▶ _Task to carry out_:
From the records below, pull out every line that contains the word "pose" and copy each one in full. Case matters.

>> begin Provided material

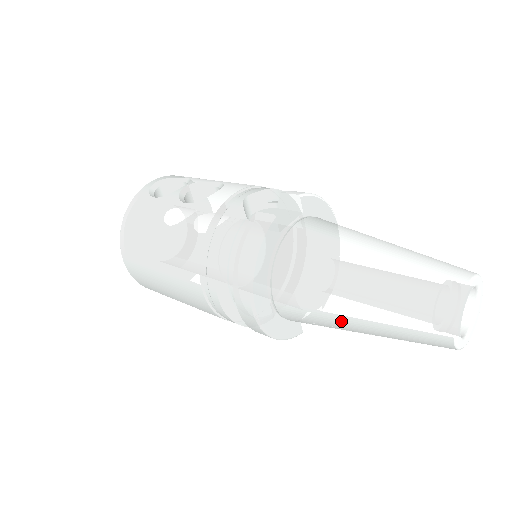
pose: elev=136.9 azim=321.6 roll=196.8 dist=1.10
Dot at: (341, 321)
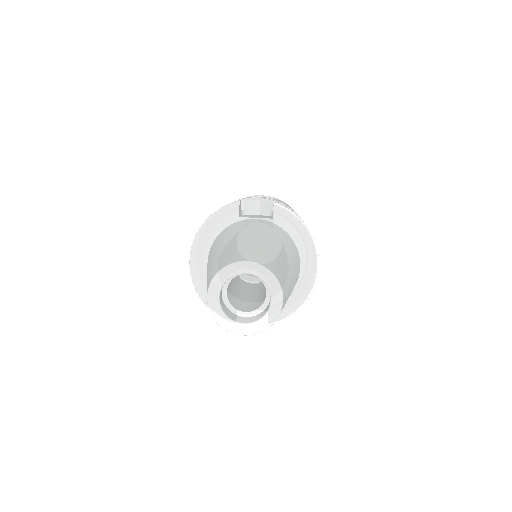
Dot at: occluded
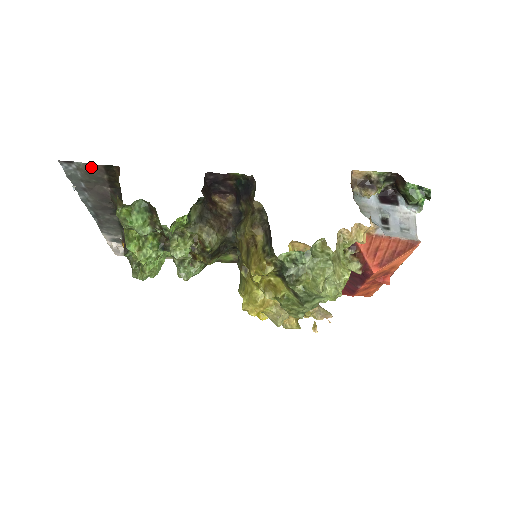
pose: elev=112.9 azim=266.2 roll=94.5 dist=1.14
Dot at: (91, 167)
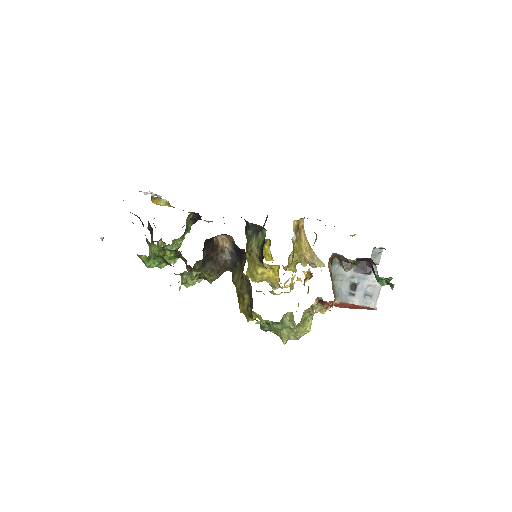
Dot at: occluded
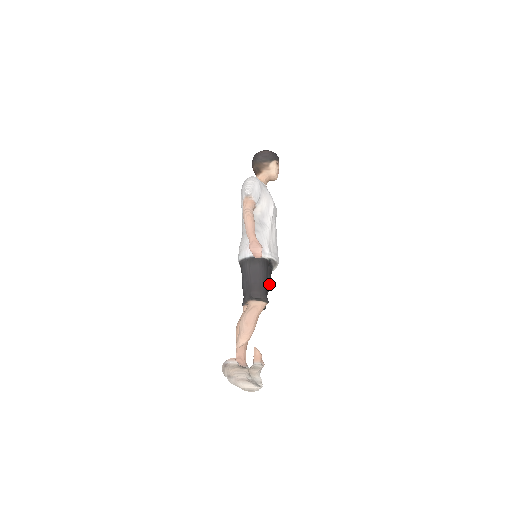
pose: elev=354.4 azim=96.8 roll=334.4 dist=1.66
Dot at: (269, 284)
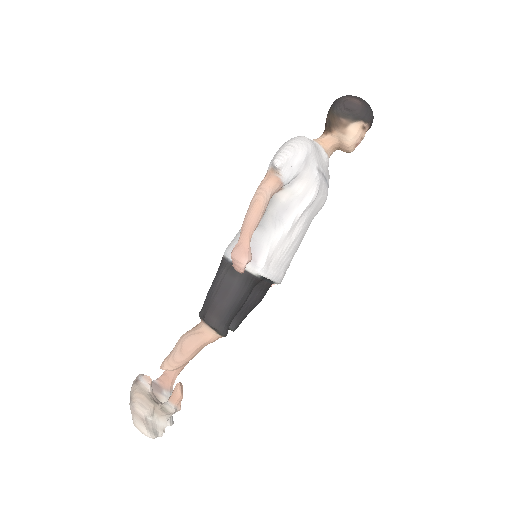
Dot at: (255, 302)
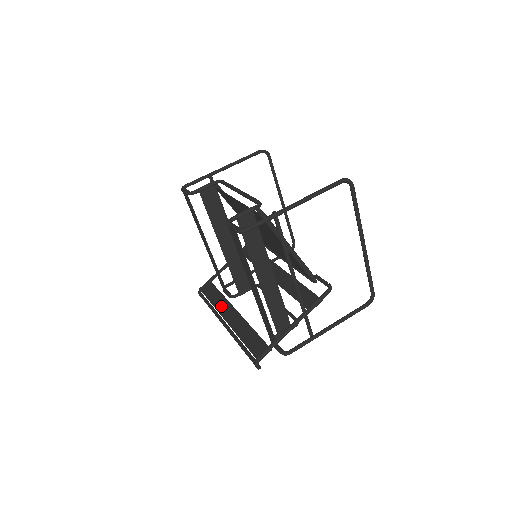
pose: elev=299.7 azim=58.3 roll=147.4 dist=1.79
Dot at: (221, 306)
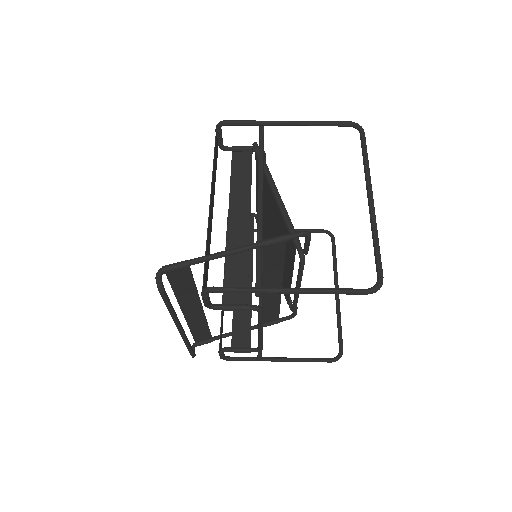
Dot at: (194, 319)
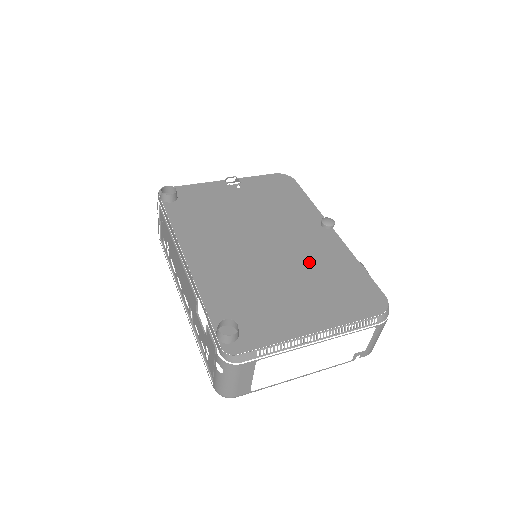
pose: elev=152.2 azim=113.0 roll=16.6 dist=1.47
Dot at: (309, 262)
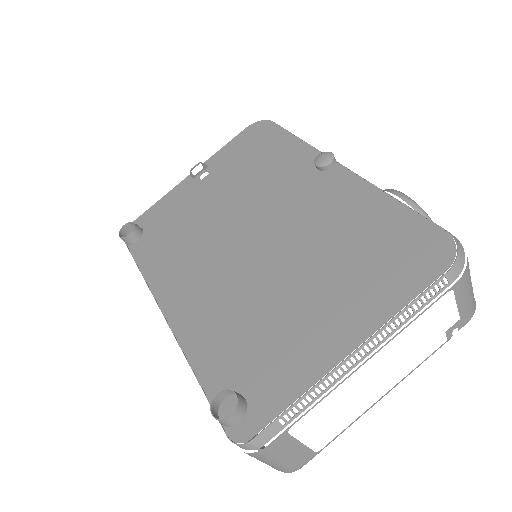
Dot at: (312, 239)
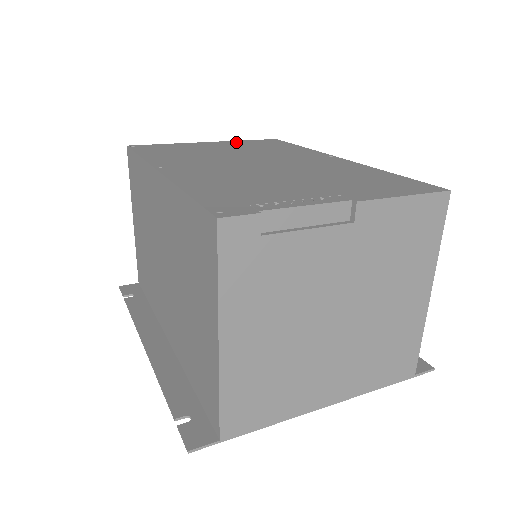
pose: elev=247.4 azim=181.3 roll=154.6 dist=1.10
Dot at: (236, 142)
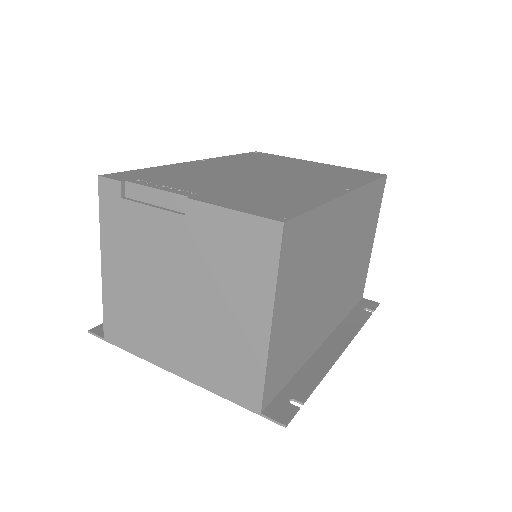
Dot at: (337, 167)
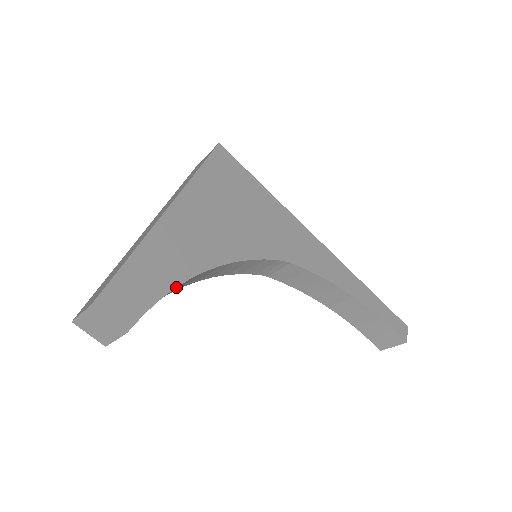
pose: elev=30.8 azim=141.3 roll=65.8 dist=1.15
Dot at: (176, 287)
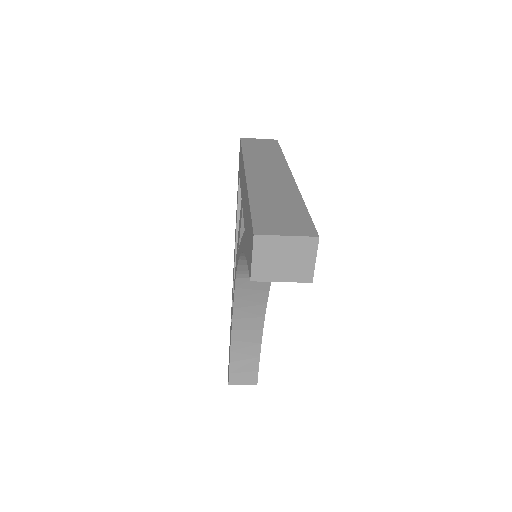
Dot at: occluded
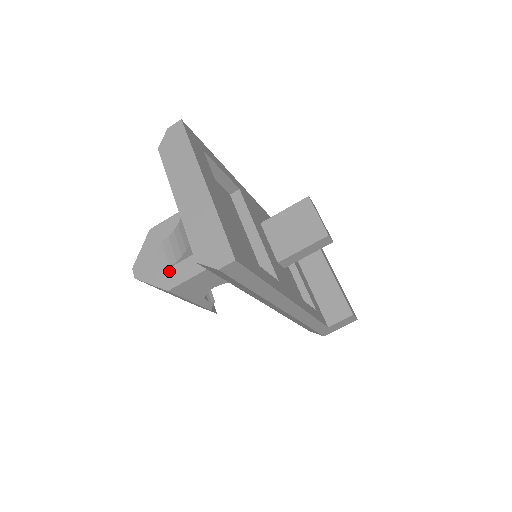
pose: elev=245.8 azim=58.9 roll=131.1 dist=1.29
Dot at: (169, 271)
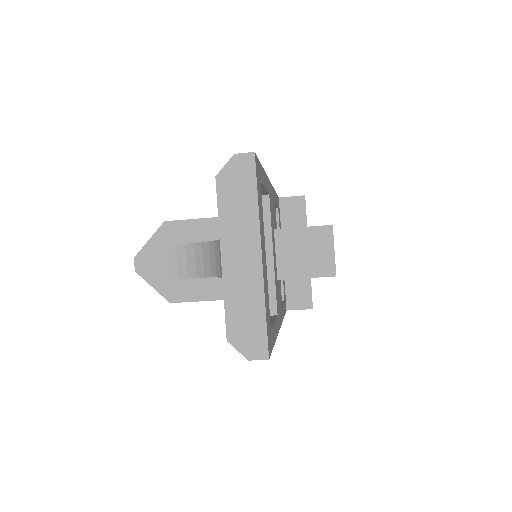
Dot at: (176, 282)
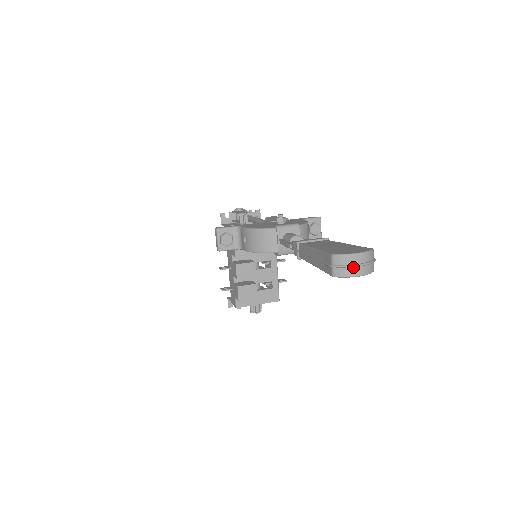
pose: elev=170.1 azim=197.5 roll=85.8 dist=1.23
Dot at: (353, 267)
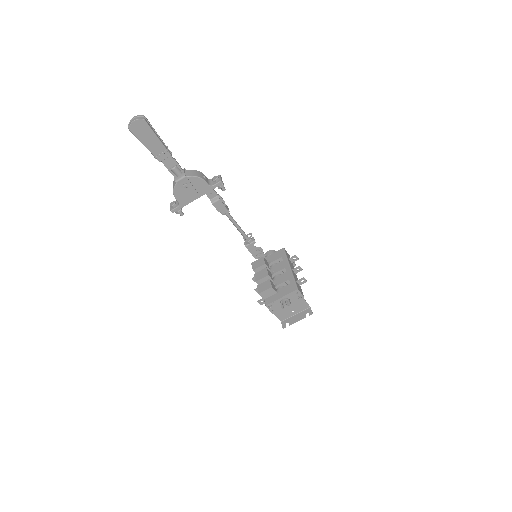
Dot at: (132, 121)
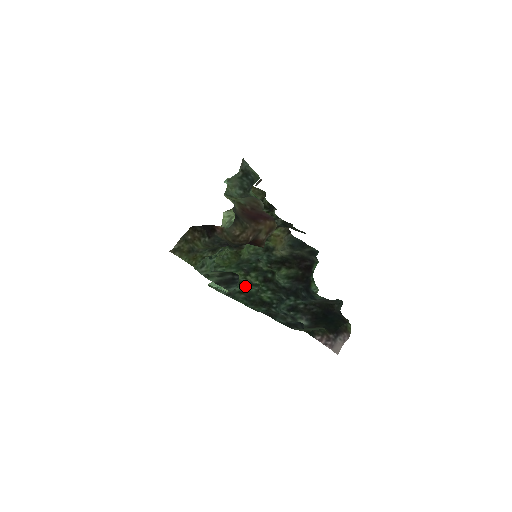
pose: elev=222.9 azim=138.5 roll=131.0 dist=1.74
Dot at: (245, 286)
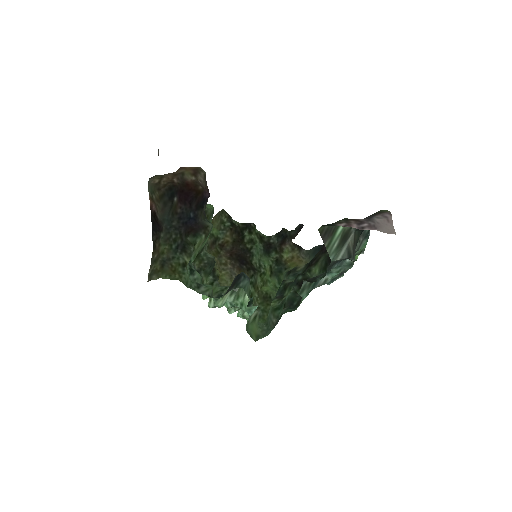
Dot at: (283, 303)
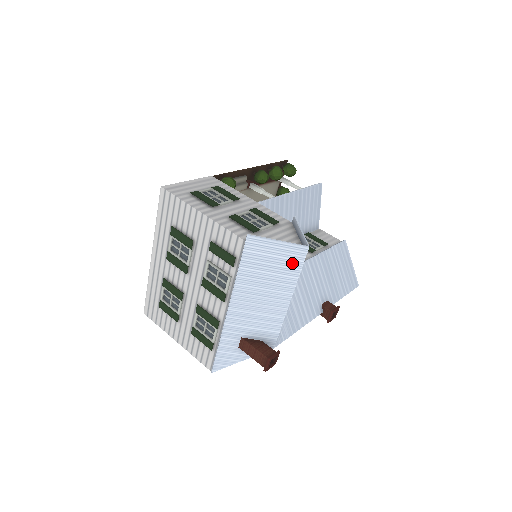
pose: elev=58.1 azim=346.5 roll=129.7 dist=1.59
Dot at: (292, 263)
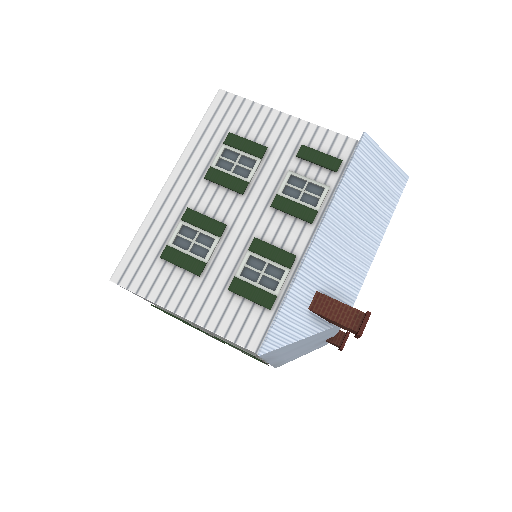
Dot at: (391, 191)
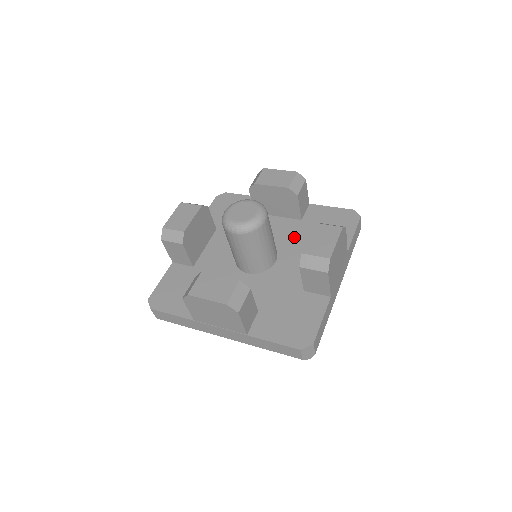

>> end Provided material

▶ _Solution to the problem_:
pose: elev=136.9 azim=321.6 roll=196.8 dist=1.10
pose: elev=112.9 azim=266.2 roll=94.5 dist=1.14
pose: elev=354.4 azim=96.8 roll=334.4 dist=1.66
pose: elev=299.7 azim=58.3 roll=147.4 dist=1.79
pose: elev=152.2 azim=113.0 roll=16.6 dist=1.47
pose: elev=247.4 azim=181.3 roll=154.6 dist=1.10
pose: elev=30.8 azim=141.3 roll=65.8 dist=1.15
pose: elev=245.8 azim=58.9 roll=131.1 dist=1.29
pose: elev=170.1 azim=197.5 roll=85.8 dist=1.23
pose: elev=222.9 azim=138.5 roll=131.0 dist=1.74
pose: elev=58.1 azim=346.5 roll=129.7 dist=1.59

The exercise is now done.